All of the tutorials and their suggested steps have been applied, in the order suggested by the navigation bar on the left, to a fresh Ubuntu 18.04.3 LTS installation. As such, if you follow the tutorials in the suggested order and correctly reproduce all of the steps in your local development environment, then every step should work, unchanged. However, if you're not running an Ubuntu LTS, or if you're not starting a development environment from scratch, you may need to do a bit of adaptation or maintenance to get the Descartes development environment working with what you have in your development machine.

In the following sections, we will first go through general requirements needed to run the tutorials. Then, we will get a full Descartes SDK Environment up and running before we dive into our Hello World DApp tutorial. This initial tutorial will detail the basic process of creating a Descartes DApp, including how to build a Cartesi Machine and write a smart contract that instantiates its computation.
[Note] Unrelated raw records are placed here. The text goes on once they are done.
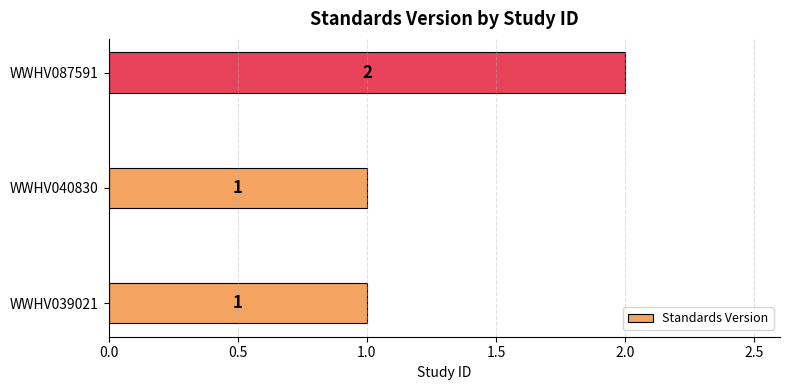

What is the minimum value shown in the chart?

1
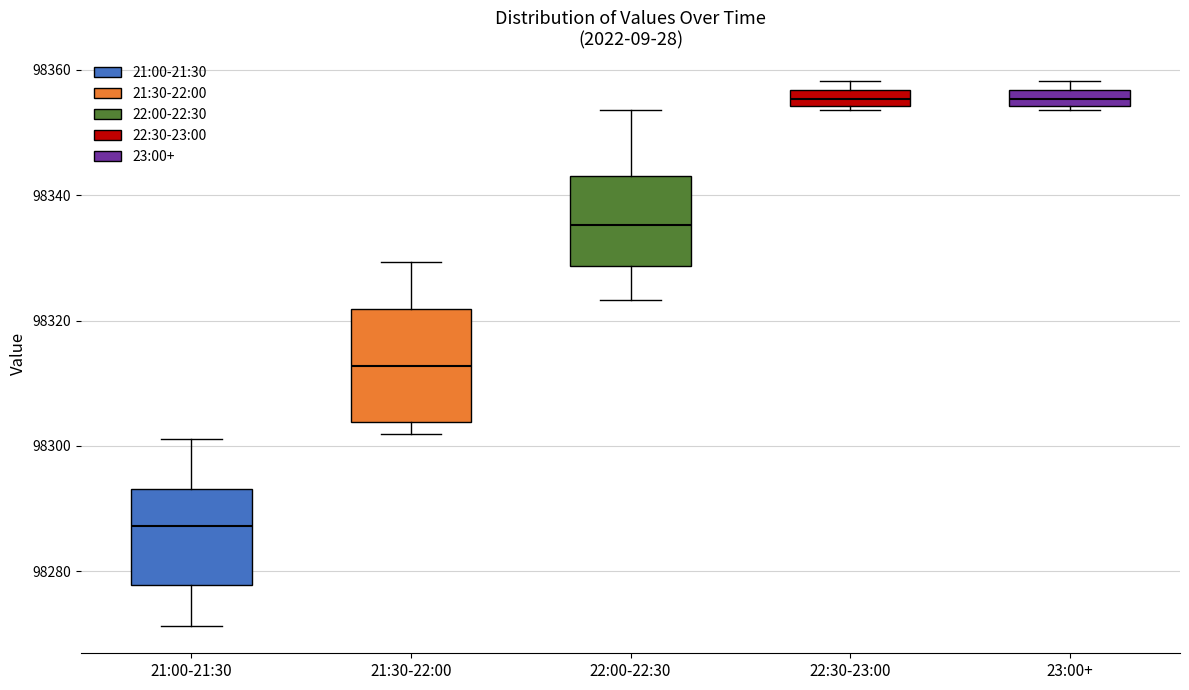

Which box is the tallest, from its lower edge to its upper edge?

21:30-22:00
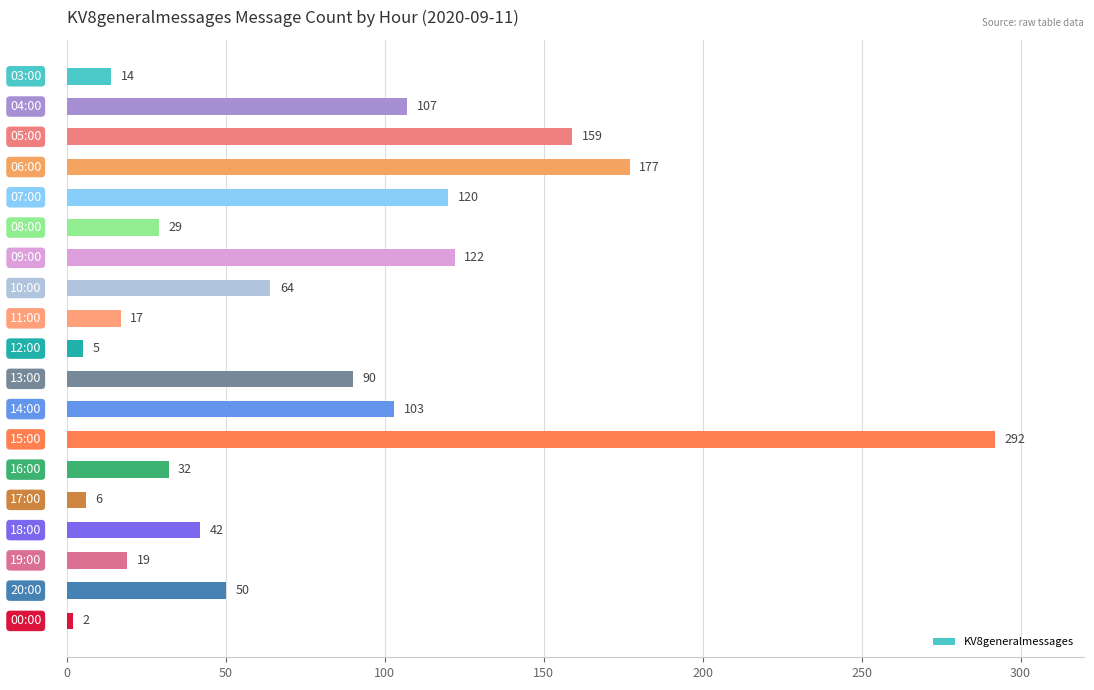

What is the value of the 5th bar from the top?

120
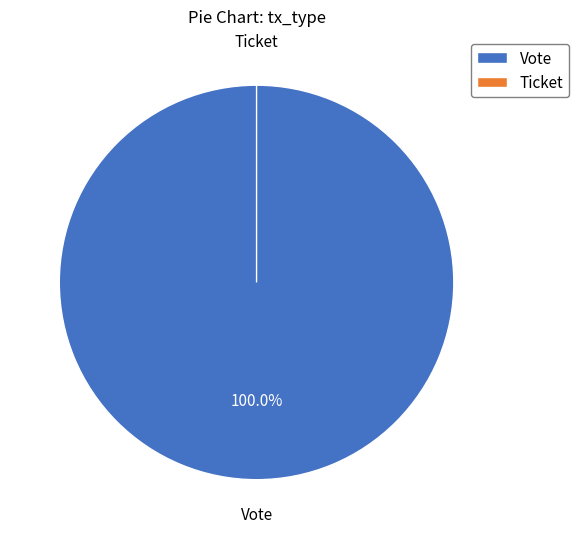

Which category has the biggest portion of the pie?

Vote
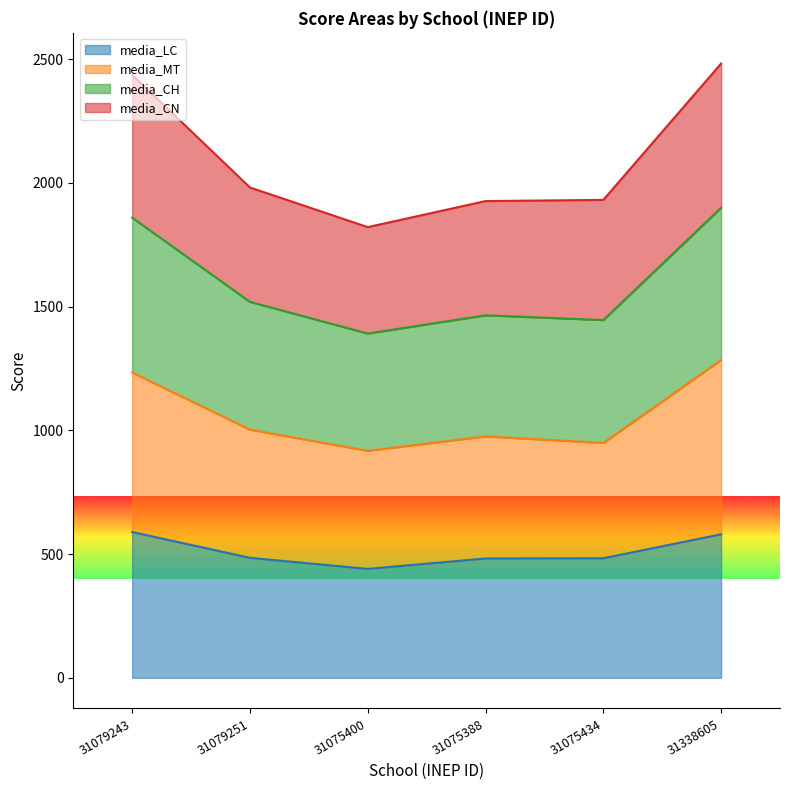

What is the lowest value of the media_LC series?

439.8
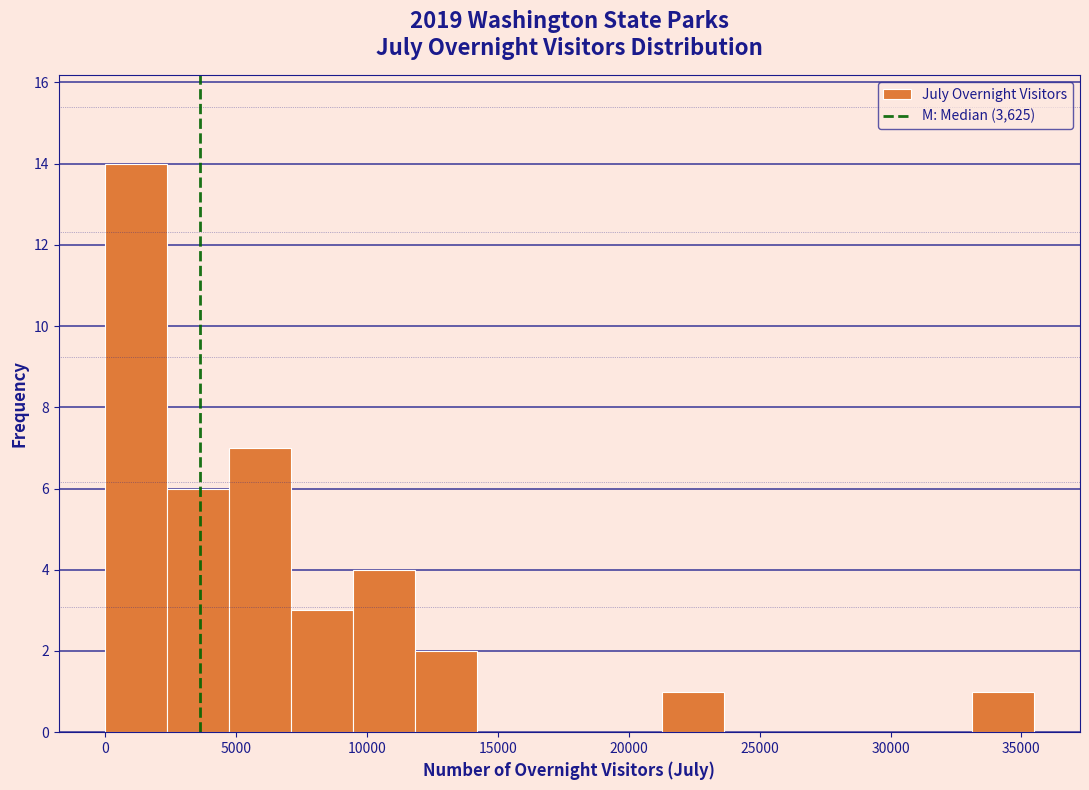

Reading left to right, transcribe this chart: for each bar, give the range it covers on the x-axis and its height. Neither the bar edges nor the heights are printed on the chart, so give them approximately, as read against the axes.

0 to 2500: 14
2500 to 4500: 6
4500 to 7000: 7
7000 to 9500: 3
9500 to 12000: 4
12000 to 14000: 2
14000 to 16500: 0
16500 to 19000: 0
19000 to 21500: 0
21500 to 23500: 1
23500 to 26000: 0
26000 to 28500: 0
28500 to 30500: 0
30500 to 33000: 0
33000 to 35500: 1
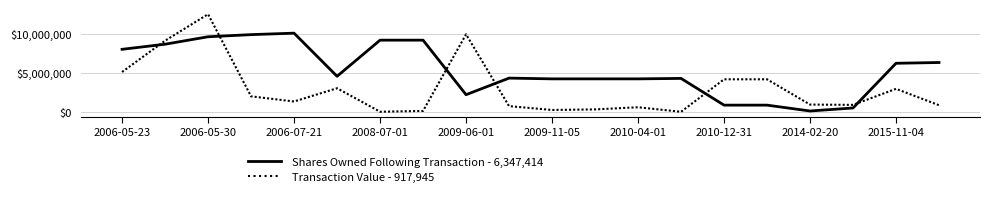

List the series in order of their overall mean, highest first.

Shares Owned Following Transaction - 6,347,414, Transaction Value - 917,945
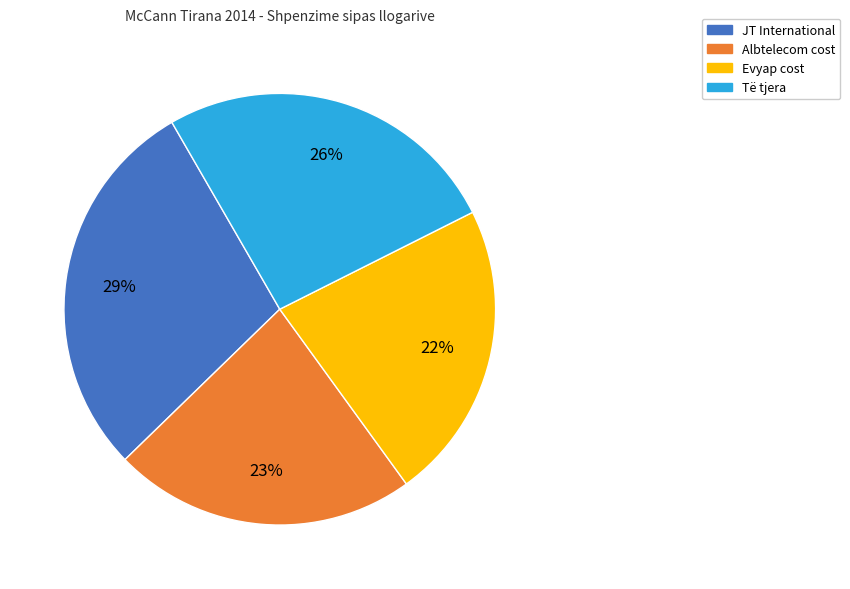

To the nearest percent, what is the difference between the largest and smallest slice percentages?

7%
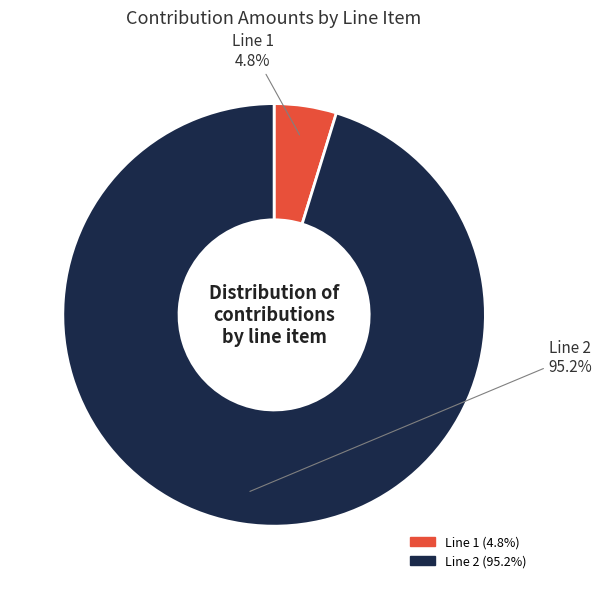

How many slices are in this pie chart?

2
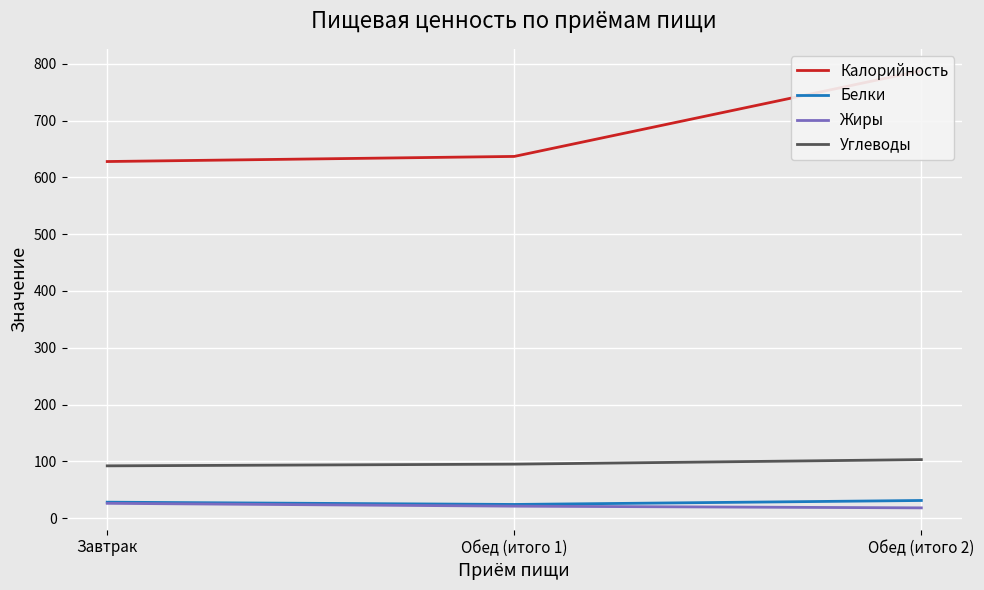

Read the Калорийность value at Обед (итого 1).

637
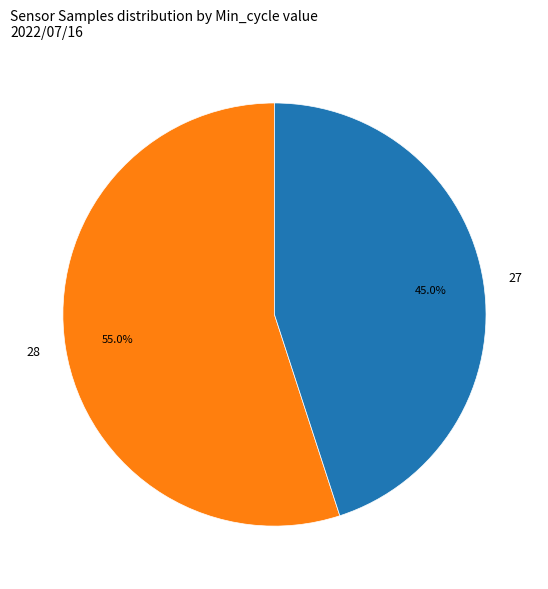

To the nearest percent, what portion does 27 represent?

45%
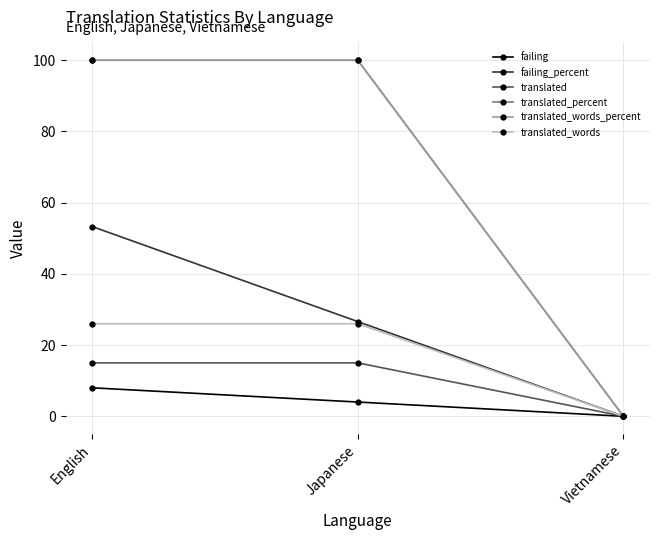

Is this an area chart (filled region under the line)?

No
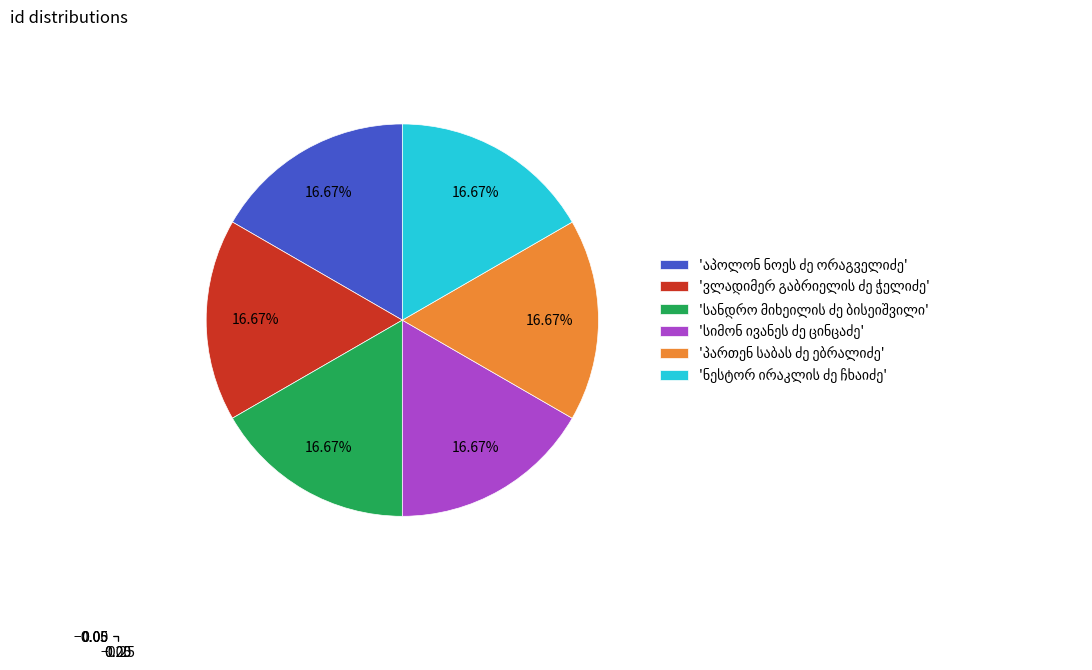

Does any single category account for the majority?

No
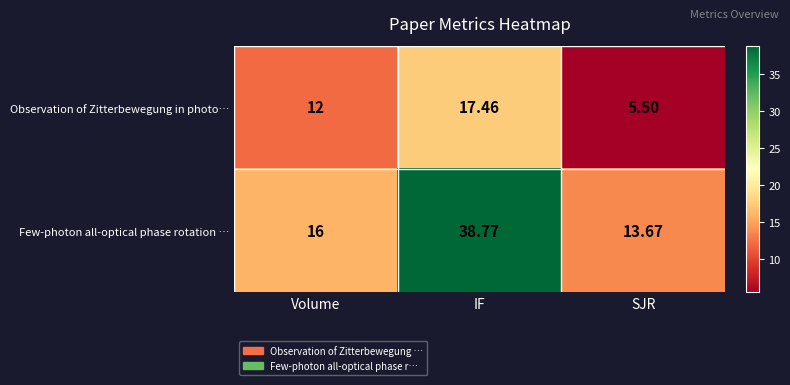

Where is Observation of Zitterbewegung in photo… nearest to the value 11?

Volume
After that first tutorial, the Calculator DApp will introduce the usage of input drives so as to parameterize computations. Then, we'll implement a Generic Script DApp in which we will learn how to customize the Cartesi Machine's root file-system to understand how a smart contract can run any kind of script with Descartes, including Python scripts using arbitrary libraries. Next, we'll shift our focus to some actual real-world use cases. In the GPG Verify tutorial, we'll introduce custom ext2 file-systems and use the standard Linux GnuPG tool to verify that a given document was signed by the expected party, as well as ensuring that it has not been tampered. Finally, we'll implement a Dogecoin Hash DApp, in which we'll see how Descartes can be used so that smart contracts can compute the actual scrypt proof-of-work hashing algorithm used to validate Dogecoin (and Litecoin) block headers.